Keep your Contacts private

Some apps might ask for your private contact list, which is essentially allowing you to give away other people's contacts.

If a friend of yours is anti-social media or other apps but you are, you essentially are giving away your friend's number to that app, maybe even their email and home address all without their consent.

Here's an even scarier fact: you often give an app permission to change or add contacts to your address book to enable your feature.

Don't download unwanted apps

Some apps can have malware installed in their downloads that actually send malicious code to the user's smartphone.

Things like PDF editors and photo editing software often have suspicious content that will find yourself downloading more than just an innocuous app.

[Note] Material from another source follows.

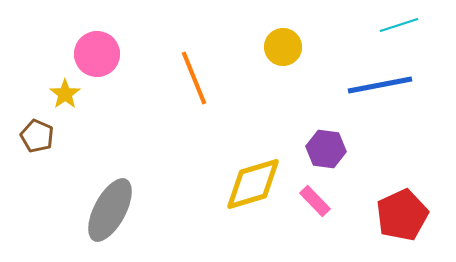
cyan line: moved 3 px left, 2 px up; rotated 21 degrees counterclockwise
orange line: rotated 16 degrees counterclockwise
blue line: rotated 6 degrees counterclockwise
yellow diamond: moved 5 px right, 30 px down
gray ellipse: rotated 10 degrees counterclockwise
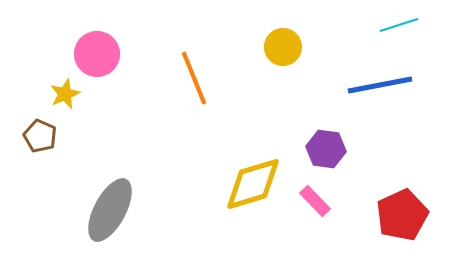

Other apps that users should avoid downloading include flashlight apps and QR code scanners because your phone already has these features built in.

Check reviews

While not all app reviews are helpful, some might give an inside look as to why people deleted them or are warning others to steer clear.

The review section of an app can be a good place to suss out any malicious apps or malware that other users have found.

There are specific phrases and words people should look out for when going through reviews.

They include strange pop-up ads, slowing phone down, unexpected charges or strange behaviors.